En los ojos de Gregorio XVII se veía un hilo de tristeza. Era como si mirara más allá. Más lejos. Era como si aquel viejo mexicano de fe inquebrantable llevase sobre sus espaldas, y más sobre su propia alma, el peso de un futuro incierto e inquietante.

—Os doy las gracias por esto y por todo lo que habéis hecho.

—Muchas cosas han terminado bien. Aunque Mr. Rolf se ha desvanecido… Por lo demás, contra él no había acusaciones tan graves como contra los demás…

—Me impactó la mirada sobrehumana de aquel hombre —dijo para sí John Costa.

—¿Lo ha pensado alguna vez, John? Mr. Rolf, de la Church Interfaithful Unification Enterprise…

—¿El qué, Santidad?

—Lea el nombre y después las iniciales de su organización. Comprenderá muchas cosas… Comprenderá la verdad sobre este suceso. La tremenda realidad del enfrentamiento que se está desarrollando. Ahora os dejo, me vuelvo a la capilla. Hay muchas situaciones que querría confiarle al Dueño de mi casa —dijo el Papa, levantándose.

John, Kate y don Stefano hicieron lo mismo. El Papa les dio la mano a todos, impidiendo que se arrodillaran y le besaran el anillo. Después se retiró.

—Buen domingo, queridos amigos —dijo Majorana.

—Feliz domingo, don Stefano… ¿Pero qué pretendía decir Gregorio XVII sobre Rolf y su Church Interfaithful Unification Enterprise?

—Para comprenderlo debes tomar papel y lápiz. Pero déjalo estar. Disfruta de este día de sol…

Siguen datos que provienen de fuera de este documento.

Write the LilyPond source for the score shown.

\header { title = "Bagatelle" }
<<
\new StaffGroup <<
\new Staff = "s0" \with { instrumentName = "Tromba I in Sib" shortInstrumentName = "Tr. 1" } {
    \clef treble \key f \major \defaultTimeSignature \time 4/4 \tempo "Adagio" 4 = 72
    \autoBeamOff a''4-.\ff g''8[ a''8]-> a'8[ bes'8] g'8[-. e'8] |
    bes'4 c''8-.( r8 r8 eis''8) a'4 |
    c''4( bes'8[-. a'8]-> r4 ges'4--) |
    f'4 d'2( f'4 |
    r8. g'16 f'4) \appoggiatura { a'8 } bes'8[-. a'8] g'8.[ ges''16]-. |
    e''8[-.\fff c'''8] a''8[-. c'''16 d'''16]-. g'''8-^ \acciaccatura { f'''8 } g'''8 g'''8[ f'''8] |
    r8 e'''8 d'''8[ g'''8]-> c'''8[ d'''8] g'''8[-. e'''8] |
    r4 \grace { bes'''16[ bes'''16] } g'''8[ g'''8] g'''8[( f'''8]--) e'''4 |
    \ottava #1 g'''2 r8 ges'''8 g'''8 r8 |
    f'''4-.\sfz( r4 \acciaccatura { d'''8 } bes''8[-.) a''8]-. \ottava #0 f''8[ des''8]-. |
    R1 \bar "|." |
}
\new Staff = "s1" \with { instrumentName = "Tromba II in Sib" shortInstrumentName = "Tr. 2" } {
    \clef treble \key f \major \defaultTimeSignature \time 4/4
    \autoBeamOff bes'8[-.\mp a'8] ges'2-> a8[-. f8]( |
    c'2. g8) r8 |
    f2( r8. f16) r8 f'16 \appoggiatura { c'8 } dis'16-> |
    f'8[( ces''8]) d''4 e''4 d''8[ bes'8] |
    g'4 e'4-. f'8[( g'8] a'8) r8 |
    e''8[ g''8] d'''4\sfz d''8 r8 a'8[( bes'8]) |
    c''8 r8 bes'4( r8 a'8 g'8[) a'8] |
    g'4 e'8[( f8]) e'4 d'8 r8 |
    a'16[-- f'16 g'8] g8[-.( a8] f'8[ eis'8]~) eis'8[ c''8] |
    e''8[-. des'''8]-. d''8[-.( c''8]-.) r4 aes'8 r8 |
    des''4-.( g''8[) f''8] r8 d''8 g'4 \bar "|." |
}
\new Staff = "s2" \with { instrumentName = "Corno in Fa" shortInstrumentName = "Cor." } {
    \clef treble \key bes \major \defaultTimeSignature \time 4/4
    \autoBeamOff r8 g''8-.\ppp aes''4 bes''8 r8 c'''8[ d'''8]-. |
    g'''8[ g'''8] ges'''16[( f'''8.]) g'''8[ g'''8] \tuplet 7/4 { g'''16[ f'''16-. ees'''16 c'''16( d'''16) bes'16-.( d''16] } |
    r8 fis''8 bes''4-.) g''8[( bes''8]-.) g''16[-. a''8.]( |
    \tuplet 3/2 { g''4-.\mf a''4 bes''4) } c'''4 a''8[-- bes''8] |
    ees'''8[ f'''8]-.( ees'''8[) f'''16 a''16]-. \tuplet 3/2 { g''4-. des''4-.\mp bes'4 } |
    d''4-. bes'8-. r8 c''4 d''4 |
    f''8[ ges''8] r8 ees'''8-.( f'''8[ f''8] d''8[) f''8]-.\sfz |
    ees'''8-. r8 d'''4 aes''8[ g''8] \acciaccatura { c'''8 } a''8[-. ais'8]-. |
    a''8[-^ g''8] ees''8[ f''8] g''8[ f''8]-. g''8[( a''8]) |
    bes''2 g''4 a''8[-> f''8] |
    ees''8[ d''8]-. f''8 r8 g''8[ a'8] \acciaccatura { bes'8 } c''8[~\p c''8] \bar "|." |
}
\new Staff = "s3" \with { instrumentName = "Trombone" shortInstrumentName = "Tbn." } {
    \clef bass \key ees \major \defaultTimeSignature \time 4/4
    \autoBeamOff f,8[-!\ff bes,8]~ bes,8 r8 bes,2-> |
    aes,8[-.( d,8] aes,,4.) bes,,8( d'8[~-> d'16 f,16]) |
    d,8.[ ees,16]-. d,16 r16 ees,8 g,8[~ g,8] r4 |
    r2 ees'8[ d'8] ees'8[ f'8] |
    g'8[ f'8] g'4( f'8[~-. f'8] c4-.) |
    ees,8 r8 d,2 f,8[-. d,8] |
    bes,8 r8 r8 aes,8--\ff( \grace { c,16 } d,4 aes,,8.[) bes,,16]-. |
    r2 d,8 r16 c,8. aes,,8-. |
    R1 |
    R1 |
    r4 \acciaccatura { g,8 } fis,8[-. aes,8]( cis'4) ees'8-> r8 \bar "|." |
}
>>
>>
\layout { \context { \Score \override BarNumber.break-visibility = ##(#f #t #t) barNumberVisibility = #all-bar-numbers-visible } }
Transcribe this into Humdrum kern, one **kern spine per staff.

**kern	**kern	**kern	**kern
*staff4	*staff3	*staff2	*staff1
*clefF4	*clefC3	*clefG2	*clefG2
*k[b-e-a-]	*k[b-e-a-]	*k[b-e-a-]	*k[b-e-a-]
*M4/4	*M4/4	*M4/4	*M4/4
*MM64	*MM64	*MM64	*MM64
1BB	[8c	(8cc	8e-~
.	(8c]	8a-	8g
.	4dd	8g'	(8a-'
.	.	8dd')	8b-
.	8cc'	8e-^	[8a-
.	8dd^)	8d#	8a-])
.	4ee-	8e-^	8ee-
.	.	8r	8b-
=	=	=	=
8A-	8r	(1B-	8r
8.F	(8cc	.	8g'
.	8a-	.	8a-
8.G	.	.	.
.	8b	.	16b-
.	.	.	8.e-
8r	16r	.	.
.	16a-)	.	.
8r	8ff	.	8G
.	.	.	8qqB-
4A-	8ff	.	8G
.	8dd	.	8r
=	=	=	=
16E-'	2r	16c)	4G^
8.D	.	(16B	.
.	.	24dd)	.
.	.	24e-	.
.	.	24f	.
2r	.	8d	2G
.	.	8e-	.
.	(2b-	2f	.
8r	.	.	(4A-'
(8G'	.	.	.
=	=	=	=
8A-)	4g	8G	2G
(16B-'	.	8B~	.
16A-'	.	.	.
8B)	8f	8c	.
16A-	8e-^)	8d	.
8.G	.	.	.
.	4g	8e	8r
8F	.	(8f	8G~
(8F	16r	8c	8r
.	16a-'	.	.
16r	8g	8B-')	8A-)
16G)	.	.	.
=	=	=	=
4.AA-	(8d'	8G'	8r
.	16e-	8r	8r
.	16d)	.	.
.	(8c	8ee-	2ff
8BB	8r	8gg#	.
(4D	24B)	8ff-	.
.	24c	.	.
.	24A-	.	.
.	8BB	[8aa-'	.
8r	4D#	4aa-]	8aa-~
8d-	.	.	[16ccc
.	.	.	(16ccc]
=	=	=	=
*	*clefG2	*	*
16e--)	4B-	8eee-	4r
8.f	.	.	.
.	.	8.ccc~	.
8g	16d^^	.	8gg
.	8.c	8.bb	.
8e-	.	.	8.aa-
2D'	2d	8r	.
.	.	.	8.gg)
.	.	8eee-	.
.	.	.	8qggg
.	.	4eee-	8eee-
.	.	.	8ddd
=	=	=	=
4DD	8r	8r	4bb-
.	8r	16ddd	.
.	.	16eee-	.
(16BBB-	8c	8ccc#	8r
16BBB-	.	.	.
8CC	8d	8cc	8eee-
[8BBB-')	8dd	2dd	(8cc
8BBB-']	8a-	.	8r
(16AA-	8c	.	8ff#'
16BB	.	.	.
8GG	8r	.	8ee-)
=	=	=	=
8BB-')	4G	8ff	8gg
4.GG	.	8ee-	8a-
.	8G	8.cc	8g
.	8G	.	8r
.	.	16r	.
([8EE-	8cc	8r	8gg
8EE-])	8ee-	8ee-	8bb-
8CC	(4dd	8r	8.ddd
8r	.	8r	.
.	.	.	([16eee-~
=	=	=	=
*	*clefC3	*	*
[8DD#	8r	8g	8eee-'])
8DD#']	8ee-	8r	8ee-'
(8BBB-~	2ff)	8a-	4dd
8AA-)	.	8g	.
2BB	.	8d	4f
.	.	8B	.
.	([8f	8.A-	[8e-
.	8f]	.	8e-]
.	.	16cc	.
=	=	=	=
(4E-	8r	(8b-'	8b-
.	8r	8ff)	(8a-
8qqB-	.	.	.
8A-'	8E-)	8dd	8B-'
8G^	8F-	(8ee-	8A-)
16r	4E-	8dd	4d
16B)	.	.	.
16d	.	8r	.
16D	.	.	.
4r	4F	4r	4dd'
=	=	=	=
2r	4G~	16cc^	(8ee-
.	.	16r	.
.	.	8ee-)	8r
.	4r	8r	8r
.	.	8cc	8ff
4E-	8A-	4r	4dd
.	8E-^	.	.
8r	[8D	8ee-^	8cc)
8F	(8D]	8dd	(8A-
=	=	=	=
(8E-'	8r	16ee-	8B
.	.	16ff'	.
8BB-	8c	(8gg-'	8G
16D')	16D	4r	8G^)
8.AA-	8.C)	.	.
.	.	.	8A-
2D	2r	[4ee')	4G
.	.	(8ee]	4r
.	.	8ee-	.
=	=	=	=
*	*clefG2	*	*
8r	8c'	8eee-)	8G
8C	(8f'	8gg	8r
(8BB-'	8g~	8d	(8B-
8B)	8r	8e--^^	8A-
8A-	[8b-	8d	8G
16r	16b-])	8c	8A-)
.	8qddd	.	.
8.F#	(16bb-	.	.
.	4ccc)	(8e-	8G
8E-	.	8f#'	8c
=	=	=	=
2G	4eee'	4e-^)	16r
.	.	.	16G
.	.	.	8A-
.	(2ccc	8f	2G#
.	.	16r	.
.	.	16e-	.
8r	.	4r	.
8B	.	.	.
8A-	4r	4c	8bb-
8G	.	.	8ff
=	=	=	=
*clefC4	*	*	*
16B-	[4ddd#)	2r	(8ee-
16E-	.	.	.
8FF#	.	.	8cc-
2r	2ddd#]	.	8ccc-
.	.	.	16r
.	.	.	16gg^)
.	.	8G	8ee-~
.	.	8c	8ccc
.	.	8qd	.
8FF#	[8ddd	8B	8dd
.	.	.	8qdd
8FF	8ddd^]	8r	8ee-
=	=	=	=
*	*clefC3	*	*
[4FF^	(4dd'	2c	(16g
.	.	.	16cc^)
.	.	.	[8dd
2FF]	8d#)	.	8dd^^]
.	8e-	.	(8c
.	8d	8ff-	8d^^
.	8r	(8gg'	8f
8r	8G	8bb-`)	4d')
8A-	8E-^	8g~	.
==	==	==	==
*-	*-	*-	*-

Una vez fuera del Vaticano, el periodista tomó un viejo billete que había encontrado en el bolsillo del pantalón junto a un trozo de lápiz viejo. EscribióR-O-L-F y las iniciales de Church Interfaithful Unification Enterprise,C-I-U-E.

—Prueba a hacer un anagrama con ellas —dijo Kate, que seguía abrazada a él.

L-O-C-I-U-E-F-R.

—¡Lucífero!

Se miraron el uno al otro, inmóviles. Después echaron a andar en dirección a casa. En la capilla del apartamento papal, el viejo mexicano, arrodillado, estaba rezando también por ellos.